The treatment of cardiac arrest caused by LAST differs from conventional advanced cardiac life support in 2 aspects: First, priority is given to airway management to avoid factors aggravating LAST, such as hypoxia, hypercapnia, and acidosis; second, small initial doses of epinephrine (≤1 mcg/kg) are administered. Medications to be avoided include vasopressin, calcium channel blockers, beta-blockers, and lidocaine. The preferred first-line antiarrhythmic should be amiodarone.

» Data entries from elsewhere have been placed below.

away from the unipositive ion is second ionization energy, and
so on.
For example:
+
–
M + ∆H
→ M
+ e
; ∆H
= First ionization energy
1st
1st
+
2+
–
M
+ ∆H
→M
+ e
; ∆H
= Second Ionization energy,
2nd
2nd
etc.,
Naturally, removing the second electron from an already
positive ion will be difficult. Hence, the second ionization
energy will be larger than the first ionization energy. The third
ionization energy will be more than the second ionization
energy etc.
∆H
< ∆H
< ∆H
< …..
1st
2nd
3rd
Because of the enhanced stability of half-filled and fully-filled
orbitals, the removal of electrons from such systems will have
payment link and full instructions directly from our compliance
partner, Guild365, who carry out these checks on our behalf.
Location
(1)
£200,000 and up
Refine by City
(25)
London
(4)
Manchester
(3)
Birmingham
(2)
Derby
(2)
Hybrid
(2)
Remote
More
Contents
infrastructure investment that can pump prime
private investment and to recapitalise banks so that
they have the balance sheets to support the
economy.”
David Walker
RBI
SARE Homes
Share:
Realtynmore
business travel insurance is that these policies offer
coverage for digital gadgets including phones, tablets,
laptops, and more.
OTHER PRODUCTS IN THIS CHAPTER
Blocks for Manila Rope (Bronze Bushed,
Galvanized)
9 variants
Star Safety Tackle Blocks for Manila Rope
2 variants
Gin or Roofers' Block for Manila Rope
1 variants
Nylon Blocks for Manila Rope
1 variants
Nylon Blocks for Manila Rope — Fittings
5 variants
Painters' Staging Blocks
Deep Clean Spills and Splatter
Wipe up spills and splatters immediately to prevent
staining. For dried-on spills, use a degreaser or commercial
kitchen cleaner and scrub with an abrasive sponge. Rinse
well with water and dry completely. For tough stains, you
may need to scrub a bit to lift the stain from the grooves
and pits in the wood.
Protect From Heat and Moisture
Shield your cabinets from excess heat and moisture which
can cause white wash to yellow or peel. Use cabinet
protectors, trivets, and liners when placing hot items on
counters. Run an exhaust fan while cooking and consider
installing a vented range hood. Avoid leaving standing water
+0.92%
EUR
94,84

Lipid emulsion therapy should be initiated immediately after securing the airway. The recommended doses of 20% lipid emulsion for adults weighing more than 70 kg are bolus, 100 mL IV over 2 to 3 minutes, followed by infusion of 200 to 250 mL over 15 to 20 minutes. For children or adults weighing less than 70 kg: bolus, 1.5 mL/kg ideal body weight IV over 2 to 3 minutes, followed by infusion at 0.25 mL/kg per minute. The dose can be repeated as needed, but the maximum dose of lipid emulsion is 12 mL/kg.6 The mechanism of action of the lipid emulsion is multifaceted. Recent evidence shows that lipid emulsion works by moving the LA out of cardiac tissue and the brain (via the so-called scavenging effect). In addition, the emulsion has inotropic qualities, activating cardioprotective pathways and affecting mitochondrial metabolism and fa tty acid metabolism.8 Seizures should be preferentially treated with benzodiazepines. An updated checklist for treating LAST is available on the ASRA website.9

References

  1. Mörwald EE, Zubizarreta N, Cozowicz C, et al. Incidence of local anesthetic systemic toxicity in orthopedic patients receiving peripheral nerve blocks. Reg Anesth Pain Med. 2017;42(4):442-445.
  2. Rubin DS, Matsumoto MM, Weinberg G, et al. Local anesthetic systemic toxicity in total joint arthroplasty: incidence and risk factors in the United States from the National Inpatient Sample 1998-2013. Reg Anesth Pain Med. 2018;43(2):131-137.
  3. Di Gregorio G, Neal JM, Rosenquist RW, et al. Clinical presentation of local anesthetic systemic toxicity: a review of published cases, 1979 to 2009. Reg Anesth Pain Med. 2010;35(2):181-187.
  4. Vasques F, Behr AU, Weinberg G, et al. A review of local anesthetic systemic toxicity cases since publication of the American Society of Regional Anesthesia recommendations: to whom it may concern. Reg Anesth Pain Med.2015;40(6):698-705.
  5. Groban L. Central nervous system and cardiac effects from long-acting amide local anesthetic toxicity in the intact animal model. Reg Anesth Pain Med. 2003;28(1):3-11.
  6. Neal JM, Barrington MJ, Fettiplace MR, et al. The third American Society of Regional Anesthesia and Pain Medicine practice advisory on local anesthetic systemic toxicity: executive summary 2017. Reg Anesth Pain Med. 2018;43(2):113-123.
  7. Abrahams MS, Aziz MF, Fu RF, et al. Ultrasound guidance compared with electrical neurostimulation for peripheral nerve block: a systematic review and meta-analysis of randomized controlled trials. Br J Anaesth. 2009;102(3):408-417.
  8. Fettiplace MR, Weinberg G. The mechanisms underlying lipid resuscitation therapy. Reg Anesth Pain Med. 2018;43(2):138-149.
  9. American Society of Regional Anesthesia and Pain Medicine. Checklist for treatment of local anesthetic systemic toxicity. www.asra.com/ advisory-guidelines/ article/ 3/ checklist-for-treatment-of-local-anesthetic-systemic-toxicity. Accessed September 24, 2018.